Task brief: From the data below, copy each line that includes the word "lines".

Input for this task:
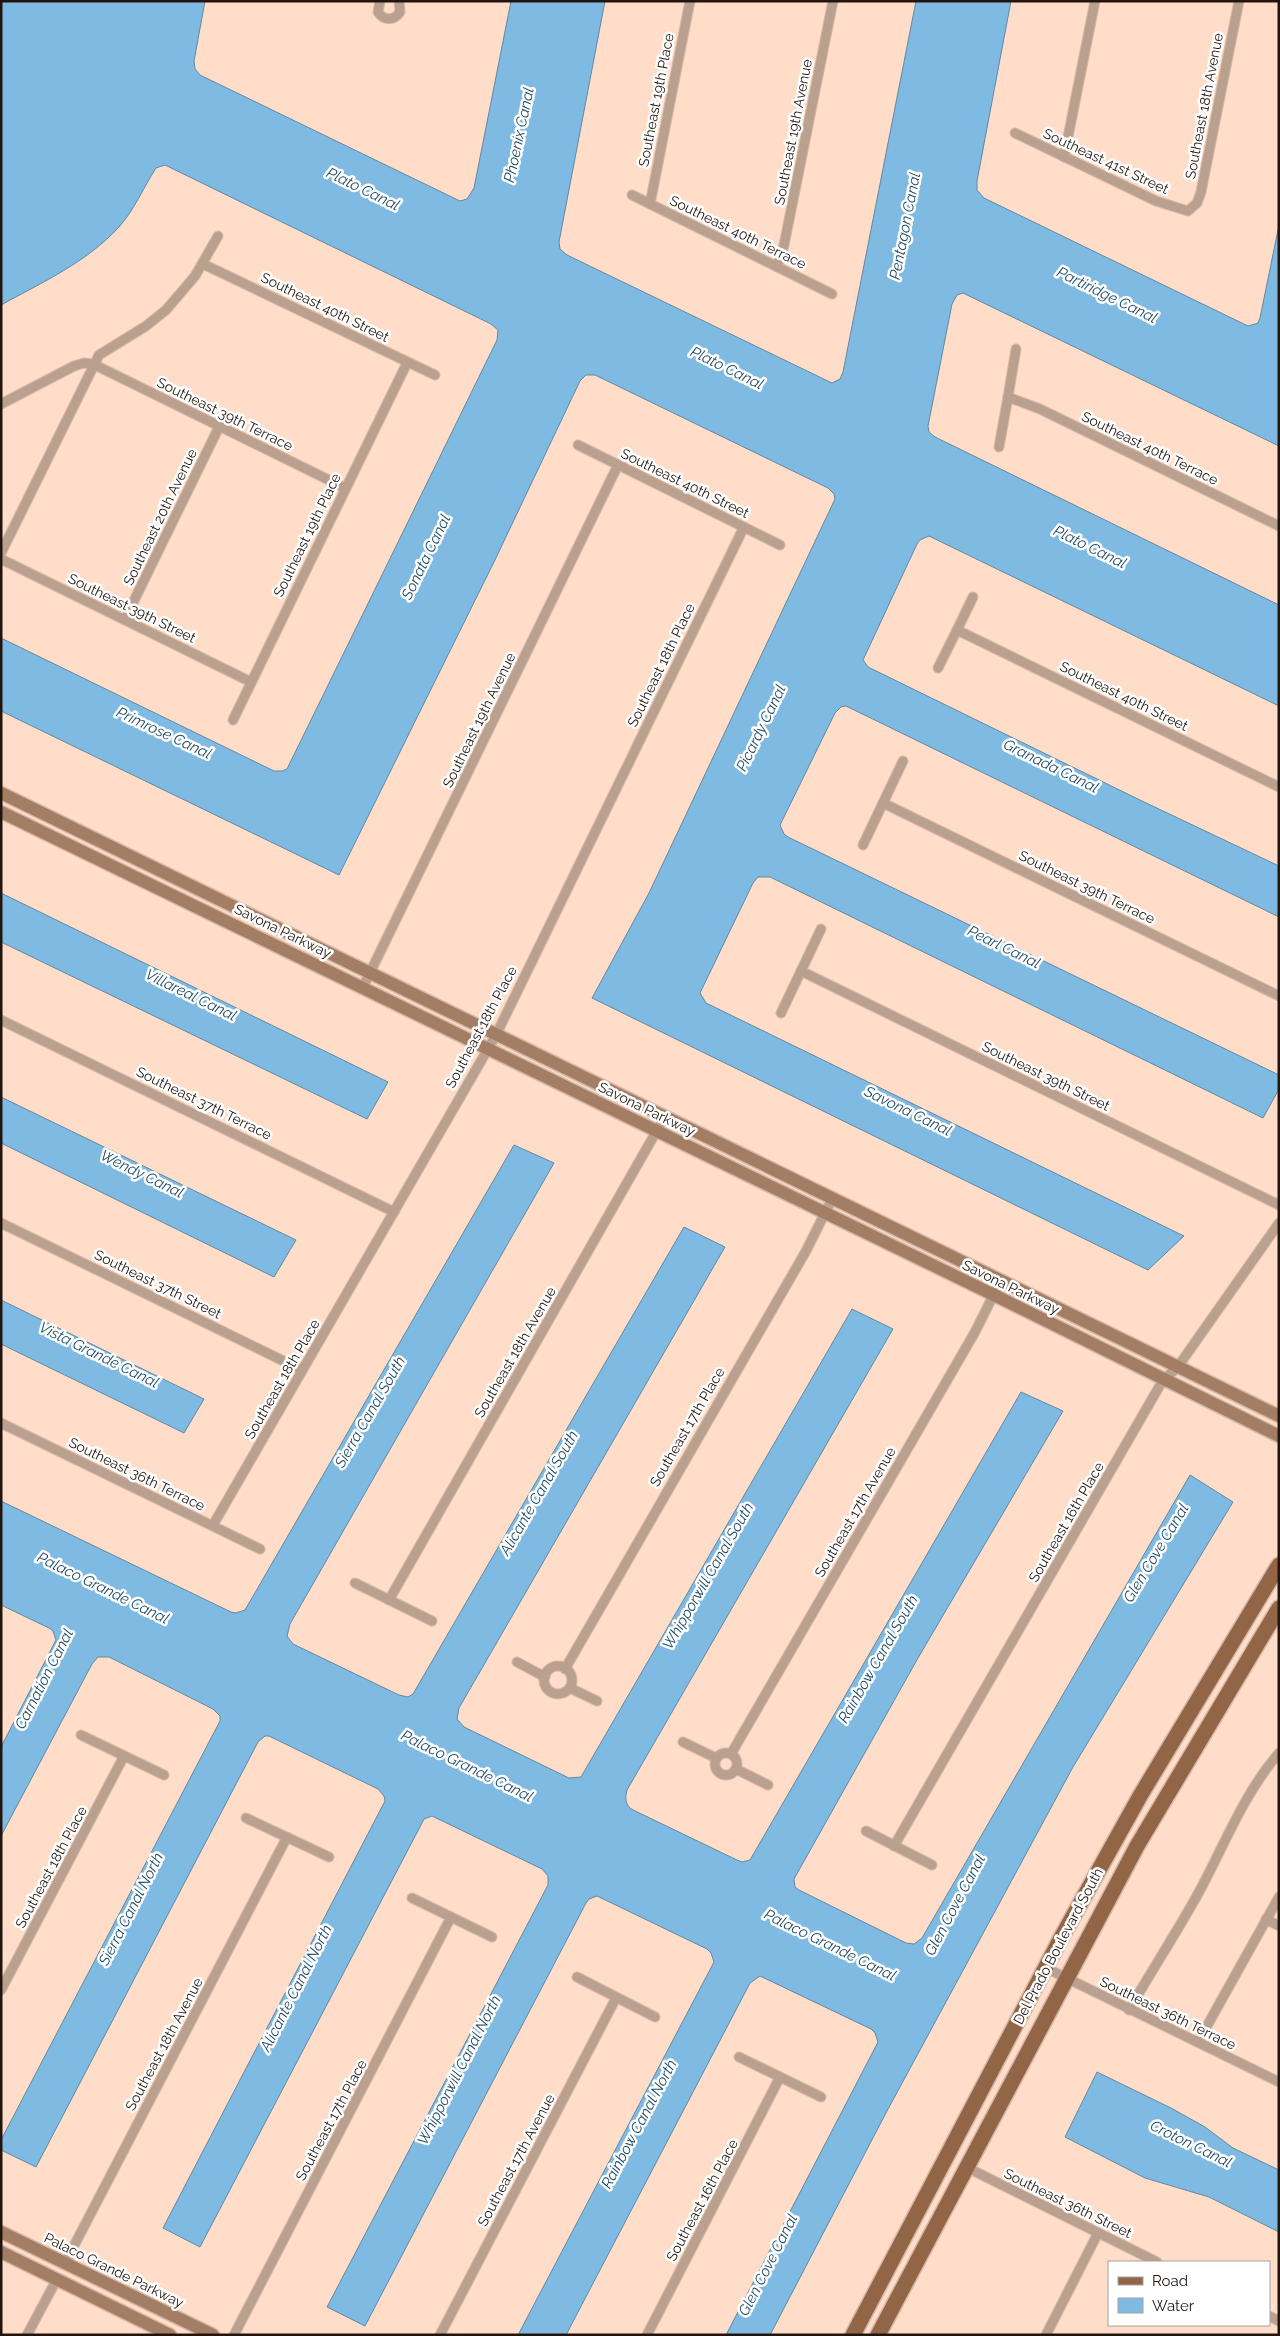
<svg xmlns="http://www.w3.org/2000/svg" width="1280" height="2336" font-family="Raleway,sans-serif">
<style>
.water{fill:#7ebae2;stroke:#6288a2}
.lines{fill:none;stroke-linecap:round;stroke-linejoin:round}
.street-casing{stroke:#d7b9a7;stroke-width:11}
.secondary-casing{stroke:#d7b9a7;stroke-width:15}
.primary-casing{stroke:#d7b9a7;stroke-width:18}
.street{stroke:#b9a08f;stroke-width:9}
.secondary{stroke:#a37e65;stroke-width:12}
.primary{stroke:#926547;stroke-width:15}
.labels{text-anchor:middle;stroke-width:5;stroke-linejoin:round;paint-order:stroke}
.street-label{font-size:14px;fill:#21150e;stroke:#fff}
.water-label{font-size:15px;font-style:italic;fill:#1d4b67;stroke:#fff}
</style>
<rect width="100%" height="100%" fill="#ffddc8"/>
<!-- water -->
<g class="water">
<path d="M1,1H205L194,61L195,69L200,75L460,201L467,199L474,188L511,1H605L559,242L560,249L567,255L832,383L840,379L843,372L916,1H1011L977,181V190L984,198L1248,326L1258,323L1260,318L1279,225V446L963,293L957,295L952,304L928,426L929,432L935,437L1279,605V706L929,536L920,540L917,544L863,660L868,667L1142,801L1279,866V917L846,706L841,707L835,713L780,825L784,834L788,837L1279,1075V1089L1263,1118L770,877H758L753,883L700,993L706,1003L1184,1236L1148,1270L592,998L649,893L835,499L834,494L828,488L595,375H586L580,381L494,562L339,875L1,711V638L274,771H282L287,769L497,340L498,330L491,324L165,165L156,168C143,188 135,209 119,227C87,262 43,282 1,305Z"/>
<path d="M1,893L388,1082L367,1119L1,942Z"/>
<path d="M1,1097L296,1240L274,1277L1,1143Z"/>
<path d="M514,1145L554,1163L290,1624L287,1636L293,1644L399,1695L408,1697L413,1694L684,1227L725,1247L459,1708L457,1719L464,1727L569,1778L581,1777L852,1309L893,1329L627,1790C625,1798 625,1803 631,1809L737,1860L742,1862L750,1860L1021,1392L1063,1411L918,1658L794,1879L795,1887L799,1890L906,1943L914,1944L922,1938L1190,1475L1233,1502L1073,1767L887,2111L770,2335H726L878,2042L875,2033L871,2029L760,1976L750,1983L566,2335H518L714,1962L711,1953L707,1949L597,1896L589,1899L586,1903L365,2326L327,2307L548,1885V1876L542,1869L432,1816L424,1819L422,1823L200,2247L163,2228L385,1801L384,1796L378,1789L269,1736H265L258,1742L36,2167L1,2150V2140L220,1721V1716L213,1709L109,1657H98L92,1664L1,1836V1747L56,1640L53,1631L49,1628L1,1605V1501L231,1612L236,1613L245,1610Z"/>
<path d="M1,1300L204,1399L184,1433L1,1344Z"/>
<path d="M1097,2072L1171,2108L1205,2127L1233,2148L1279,2170V2232L1209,2197L1145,2178L1065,2137Z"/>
</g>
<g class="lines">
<!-- street casing -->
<g class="street-casing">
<g id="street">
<path d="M380,1L378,12C384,21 394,21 400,12L399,1"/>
<path d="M1015,133L1156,201L1188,211L1197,203L1201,192L1239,1"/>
<path d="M1064,157L1095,1"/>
<path d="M632,195L832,294"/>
<path d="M650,204L690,1"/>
<path d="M203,264L435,375"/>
<path d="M777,267L784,245L833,1"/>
<path d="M1016,349L1008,397L1040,409L1279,526"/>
<path d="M1,404L74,366L84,363L93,364L345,488"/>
<path d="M578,445L780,545"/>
<path d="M999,447L1008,397"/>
<path d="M1,553L99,355L146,326L166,310L195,276L218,236"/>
<path d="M1,559L251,682"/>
<path d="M125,619L219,427"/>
<path d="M957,630L973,597"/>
<path d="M938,668L957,630L1279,787"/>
<path d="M233,720L407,363"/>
<path d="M883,803L1279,996"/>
<path d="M863,845L903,761"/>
<path d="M801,971L1279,1205"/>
<path d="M363,987L618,465"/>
<path d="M781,1013L821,929"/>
<path d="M1,1020L394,1212"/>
<path d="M1,1223L302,1370"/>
<path d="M1,1423L260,1549"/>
<path d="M213,1525L496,1035L744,527"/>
<path d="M355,1583L432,1621"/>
<path d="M389,1600L664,1118"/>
<path d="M517,1662L545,1677"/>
<circle cx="558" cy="1680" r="14"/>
<path d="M565,1669L806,1251L832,1199"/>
<path d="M570,1688L597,1701"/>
<path d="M81,1735L164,1775"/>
<path d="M683,1742L716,1758"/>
<circle cx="726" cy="1764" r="11"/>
<path d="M731,1754L975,1332L1000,1282"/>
<path d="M736,1769L768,1785"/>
<path d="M246,1818L329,1857"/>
<path d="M866,1831L932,1865"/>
<path d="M894,1846L1163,1380L1177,1368L1279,1223"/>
<path d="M412,1898L492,1937"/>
<path d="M1266,1919L1279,1926"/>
<path d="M1046,1968L1279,2082"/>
<path d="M577,1977L655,2017"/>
<path d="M1,1990L124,1756"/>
<path d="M1129,2010C1152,1970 1177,1932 1199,1892C1224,1846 1244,1793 1279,1753"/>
<path d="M1198,2042L1279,1897"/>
<path d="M739,2057L821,2097"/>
<path d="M966,2167L1157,2262"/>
<path d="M65,2263L287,1837"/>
<path d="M1269,2316L1279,2321"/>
<path d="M27,2335L57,2279"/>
<path d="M234,2335L451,1917"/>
<path d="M440,2335L616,1998"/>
<path d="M647,2335L780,2077"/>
<path d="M1046,2335L1098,2233"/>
</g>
</g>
<!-- secondary casing -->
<g class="secondary-casing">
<g id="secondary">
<path d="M1,793L1279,1416"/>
<path d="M1,812L994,1295L1279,1436"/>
<path d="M1,2232L213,2335"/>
<path d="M1,2252L170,2335"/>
</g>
</g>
<!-- primary casing -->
<g class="primary-casing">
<g id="primary">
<path d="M853,2335L1061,1938L1140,1796L1279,1565"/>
<path d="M878,2335L1137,1846L1279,1608"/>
</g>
</g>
<!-- street -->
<use href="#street" class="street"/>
<!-- secondary -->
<use href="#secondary" class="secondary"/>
<!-- primary -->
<use href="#primary" class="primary"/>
</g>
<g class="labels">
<!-- street labels -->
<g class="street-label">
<text transform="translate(656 100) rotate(-79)" y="5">Southeast 19th Place</text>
<text transform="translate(1204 106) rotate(-79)" y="5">Southeast 18th Avenue</text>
<text transform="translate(793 132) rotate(-79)" y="5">Southeast 19th Avenue</text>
<text transform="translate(1106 161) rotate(25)" y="5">Southeast 41st Street</text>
<text transform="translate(738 232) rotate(26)" y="5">Southeast 40th Terrace</text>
<text transform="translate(325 307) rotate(26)" y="5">Southeast 40th Street</text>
<text transform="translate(225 414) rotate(26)" y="5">Southeast 39th Terrace</text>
<text transform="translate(1150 448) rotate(26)" y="5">Southeast 40th Terrace</text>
<text transform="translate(685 483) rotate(26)" y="5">Southeast 40th Street</text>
<text transform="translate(160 517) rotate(-64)" y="5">Southeast 20th Avenue</text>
<text transform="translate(307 535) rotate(-64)" y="5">Southeast 19th Place</text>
<text transform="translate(132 608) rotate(26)" y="5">Southeast 39th Street</text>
<text transform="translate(661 665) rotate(-64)" y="5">Southeast 18th Place</text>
<text transform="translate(1124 696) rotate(26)" y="5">Southeast 40th Street</text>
<text transform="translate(479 720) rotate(-64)" y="5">Southeast 19th Avenue</text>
<text transform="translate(1087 887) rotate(26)" y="5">Southeast 39th Terrace</text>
<text transform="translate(283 931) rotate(26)" y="5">Savona Parkway</text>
<text transform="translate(481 1027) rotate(-62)" y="5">Southeast 18th Place</text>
<text transform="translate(1046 1076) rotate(26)" y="5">Southeast 39th Street</text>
<text transform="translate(204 1103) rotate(26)" y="5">Southeast 37th Terrace</text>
<text transform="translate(647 1109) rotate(26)" y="5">Savona Parkway</text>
<text transform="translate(158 1284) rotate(26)" y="5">Southeast 37th Street</text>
<text transform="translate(1011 1287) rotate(26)" y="5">Savona Parkway</text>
<text transform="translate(515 1352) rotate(-60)" y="5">Southeast 18th Avenue</text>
<text transform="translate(282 1379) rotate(-60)" y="5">Southeast 18th Place</text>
<text transform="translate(687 1427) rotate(-60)" y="5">Southeast 17th Place</text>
<text transform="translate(137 1474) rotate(26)" y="5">Southeast 36th Terrace</text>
<text transform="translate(855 1512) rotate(-60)" y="5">Southeast 17th Avenue</text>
<text transform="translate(1066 1522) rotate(-60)" y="5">Southeast 16th Place</text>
<text transform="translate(51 1867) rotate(-62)" y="5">Southeast 18th Place</text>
<text transform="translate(1058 1946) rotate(-62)" y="5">Del Prado Boulevard South</text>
<text transform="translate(1168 2013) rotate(26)" y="5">Southeast 36th Terrace</text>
<text transform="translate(164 2044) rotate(-62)" y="5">Southeast 18th Avenue</text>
<text transform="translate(331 2120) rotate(-62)" y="5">Southeast 17th Place</text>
<text transform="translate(516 2160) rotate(-62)" y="5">Southeast 17th Avenue</text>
<text transform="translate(702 2200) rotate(-62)" y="5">Southeast 16th Place</text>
<text transform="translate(1068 2203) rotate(26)" y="5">Southeast 36th Street</text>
<text transform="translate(114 2270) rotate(26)" y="5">Palaco Grande Parkway</text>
</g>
<!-- water labels -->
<g class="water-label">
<text transform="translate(519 135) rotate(-78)" y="5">Phoenix Canal</text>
<text transform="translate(363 189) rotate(26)" y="5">Plato Canal</text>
<text transform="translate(905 226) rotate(-79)" y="5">Pentagon Canal</text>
<text transform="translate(1107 295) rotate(26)" y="5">Partiridge Canal</text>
<text transform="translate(727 368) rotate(26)" y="5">Plato Canal</text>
<text transform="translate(1090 547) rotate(26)" y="5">Plato Canal</text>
<text transform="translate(426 557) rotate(-64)" y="5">Sonata Canal</text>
<text transform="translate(761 728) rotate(-64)" y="5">Picardy Canal</text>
<text transform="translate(164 733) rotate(25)" y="5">Primrose Canal</text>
<text transform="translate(1051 766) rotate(26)" y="5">Granada Canal</text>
<text transform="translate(1004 947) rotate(26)" y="5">Pearl Canal</text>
<text transform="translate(191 995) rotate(26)" y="5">Villareal Canal</text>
<text transform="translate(908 1111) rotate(26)" y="5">Savona Canal</text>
<text transform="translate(142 1174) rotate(26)" y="5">Wendy Canal</text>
<text transform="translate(99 1355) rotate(26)" y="5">Vista Grande Canal</text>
<text transform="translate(370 1412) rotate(-60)" y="5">Sierra Canal South</text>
<text transform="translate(539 1493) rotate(-60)" y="5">Alicante Canal South</text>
<text transform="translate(1156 1553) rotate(-59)" y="5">Glen Cove Canal</text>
<text transform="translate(708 1576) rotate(-60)" y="5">Whipporwill Canal South</text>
<text transform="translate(103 1588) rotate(26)" y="5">Palaco Grande Canal</text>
<text transform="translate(878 1659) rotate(-60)" y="5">Rainbow Canal South</text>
<text transform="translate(44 1679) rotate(-63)" y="5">Carnation Canal</text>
<text transform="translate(467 1766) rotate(26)" y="5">Palaco Grande Canal</text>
<text transform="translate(955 1905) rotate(-62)" y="5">Glen Cove Canal</text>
<text transform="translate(131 1909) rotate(-63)" y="5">Sierra Canal North</text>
<text transform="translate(830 1945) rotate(26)" y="5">Palaco Grande Canal</text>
<text transform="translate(296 1988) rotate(-63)" y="5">Alicante Canal North</text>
<text transform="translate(459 2070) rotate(-63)" y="5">Whipporwill Canal North</text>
<text transform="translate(639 2124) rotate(-62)" y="5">Rainbow Canal North</text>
<text transform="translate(1191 2144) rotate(26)" y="5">Croton Canal</text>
<text transform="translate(768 2265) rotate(-63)" y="5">Glen Cove Canal</text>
</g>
</g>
<!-- border -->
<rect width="1280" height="2336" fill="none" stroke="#21150e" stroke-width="5"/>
<!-- legend -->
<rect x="1108" y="2261" width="162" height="65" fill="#ffffff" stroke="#a6a19f"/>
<rect x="1118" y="2277" width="25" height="8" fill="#926547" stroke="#a6a19f"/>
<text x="1152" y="2286" font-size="15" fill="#21150e">Road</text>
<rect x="1118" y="2298" width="25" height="15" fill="#7ebae2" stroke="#a6a19f"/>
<text x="1152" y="2311" font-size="15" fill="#21150e">Water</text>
</svg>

Exercise output:
.lines{fill:none;stroke-linecap:round;stroke-linejoin:round}
<g class="lines">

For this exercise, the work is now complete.